╭─ EXTRACTED DATA

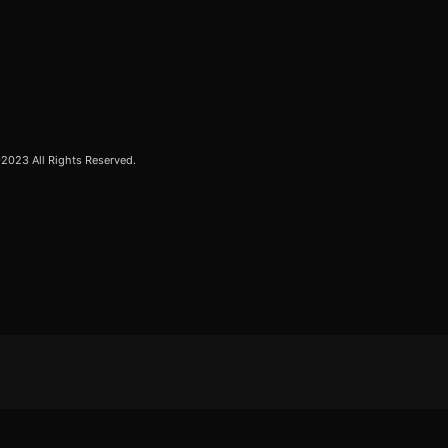
23 All Rights Reserved.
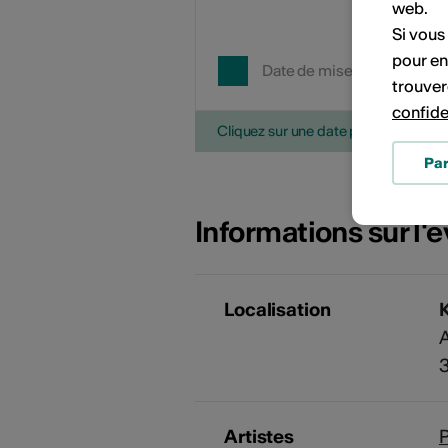
web.
Si vous
pour en
Date de mise en œuvre
trouver
confide
Cliquez sur une date pour ajouter l'é
Pa
Informations sur l
Localisation
A
Artistes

╰─

→ INSTRUCTION: Write every record out again exactly as written. Pictures don't belong in the copy.

→ SOLUTION BELOW:
23 All Rights Reserved.
web.
Si vous
pour en
Date de mise en œuvre
trouver
confide
Cliquez sur une date pour ajouter l'é
Pa
Informations sur l
Localisation
A
Artistes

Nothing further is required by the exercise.